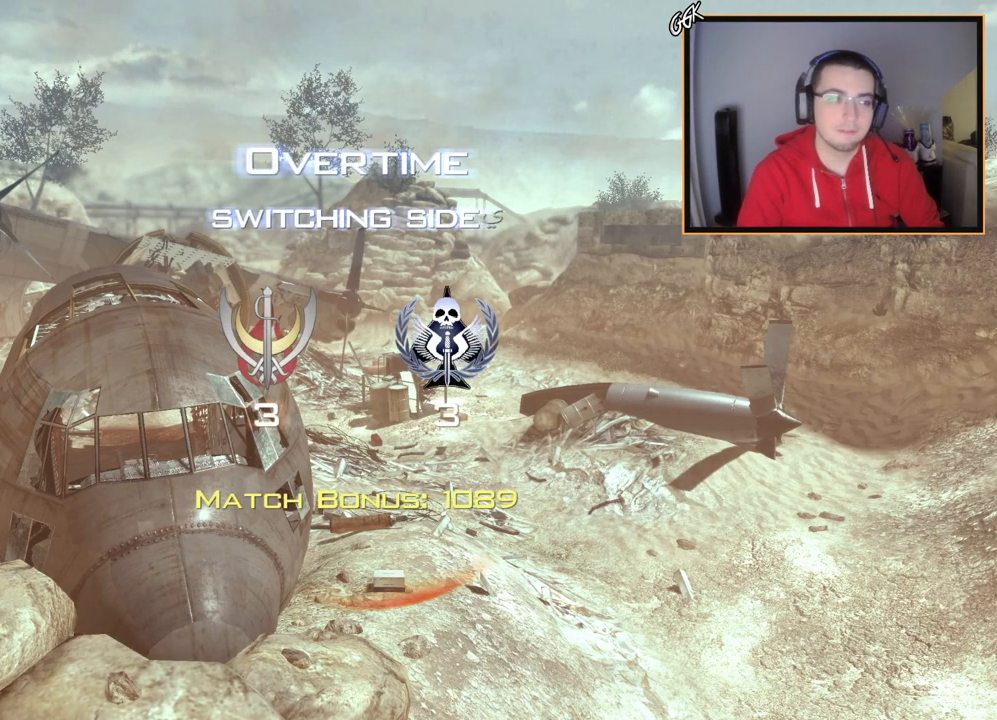
{"buttons": [], "left_stick": "center", "right_stick": "center", "events": []}
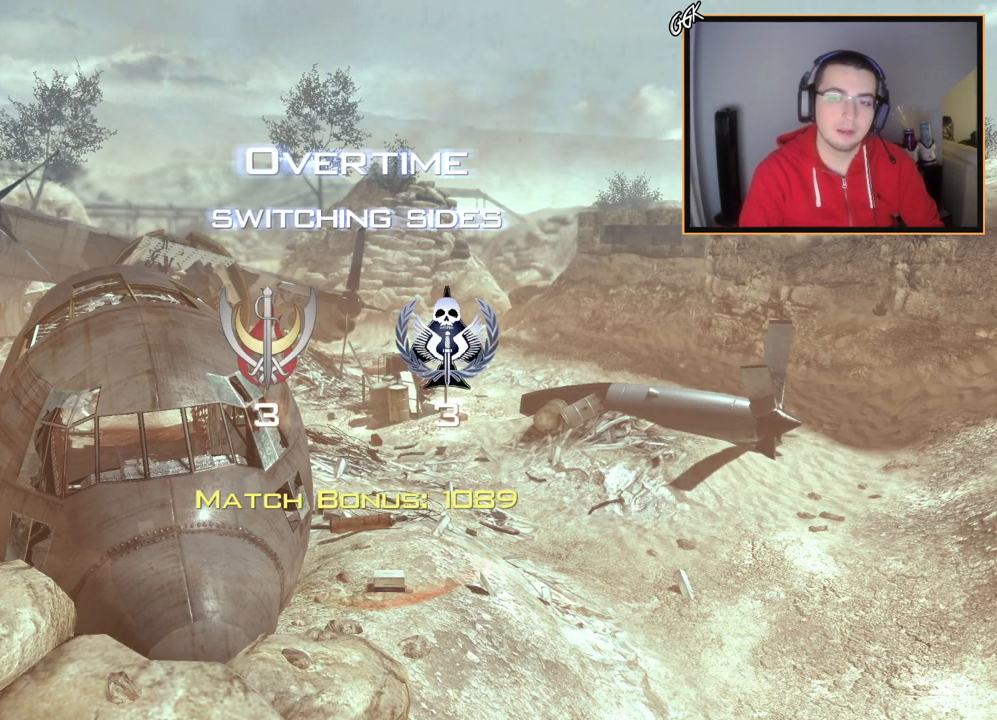
{"buttons": [], "left_stick": "center", "right_stick": "center", "events": []}
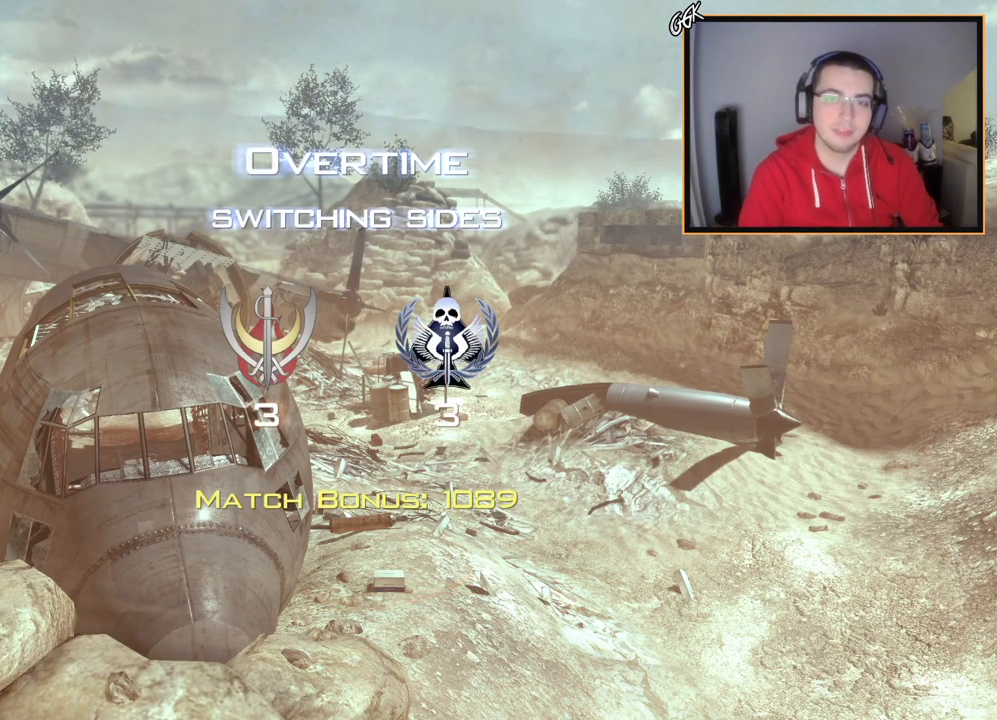
{"buttons": [], "left_stick": "up-right", "right_stick": "center", "events": [[217, "left_stick", "up-right"]]}
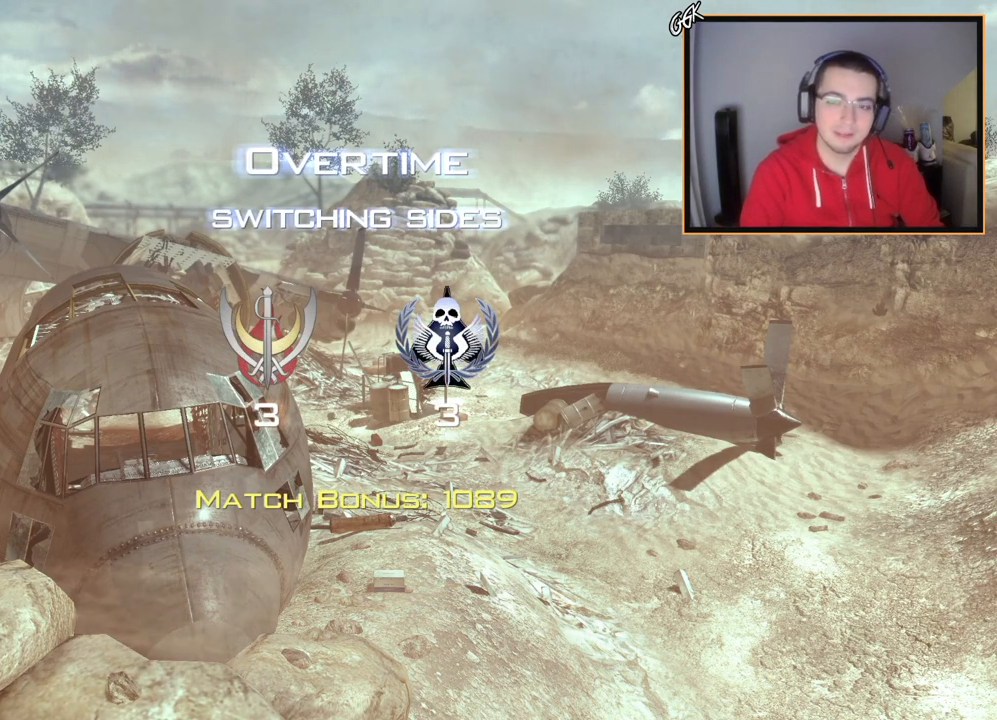
{"buttons": [], "left_stick": "up", "right_stick": "center", "events": [[167, "L3", "down"], [234, "left_stick", "up"], [451, "L3", "up"]]}
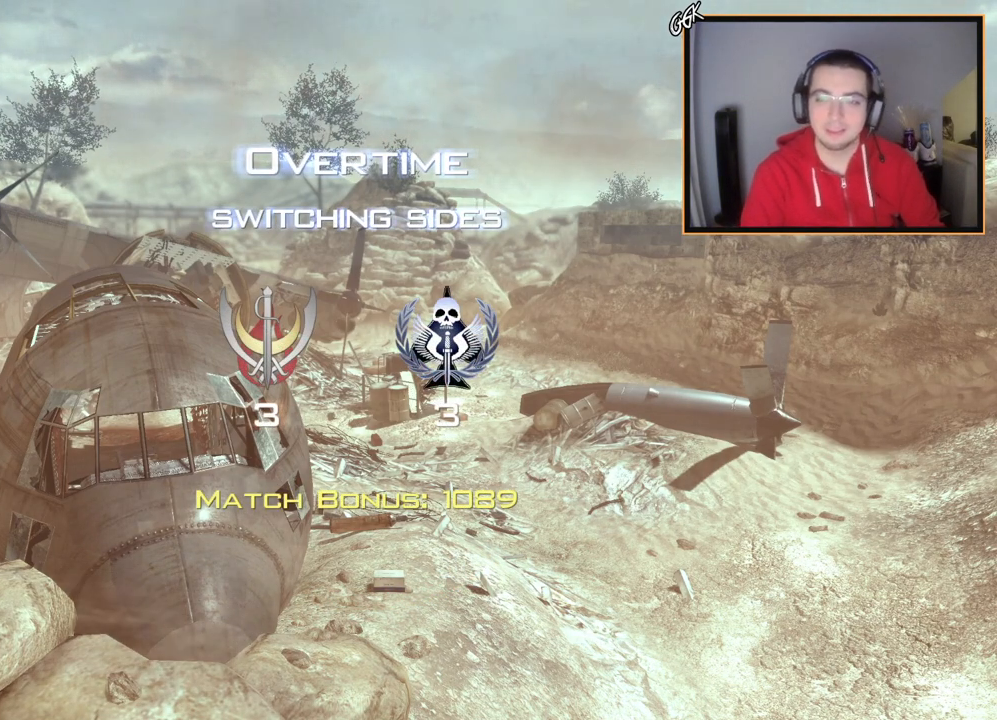
{"buttons": [], "left_stick": "up", "right_stick": "center", "events": []}
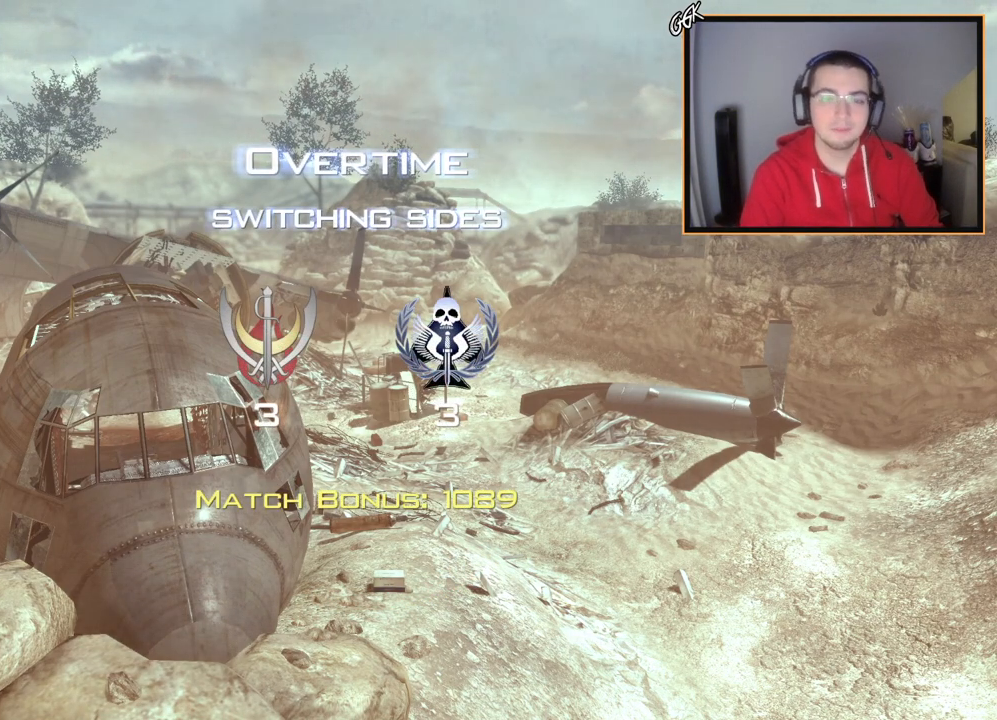
{"buttons": [], "left_stick": "center", "right_stick": "center", "events": [[116, "left_stick", "center"]]}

____

Your instructions – The answer must be the full set of records, repeated exactly, with no pictures.

Task answer –
{"buttons": [], "left_stick": "center", "right_stick": "center", "events": []}
{"buttons": [], "left_stick": "center", "right_stick": "center", "events": []}
{"buttons": [], "left_stick": "up-right", "right_stick": "center", "events": [[217, "left_stick", "up-right"]]}
{"buttons": [], "left_stick": "up", "right_stick": "center", "events": [[167, "L3", "down"], [234, "left_stick", "up"], [451, "L3", "up"]]}
{"buttons": [], "left_stick": "up", "right_stick": "center", "events": []}
{"buttons": [], "left_stick": "center", "right_stick": "center", "events": [[116, "left_stick", "center"]]}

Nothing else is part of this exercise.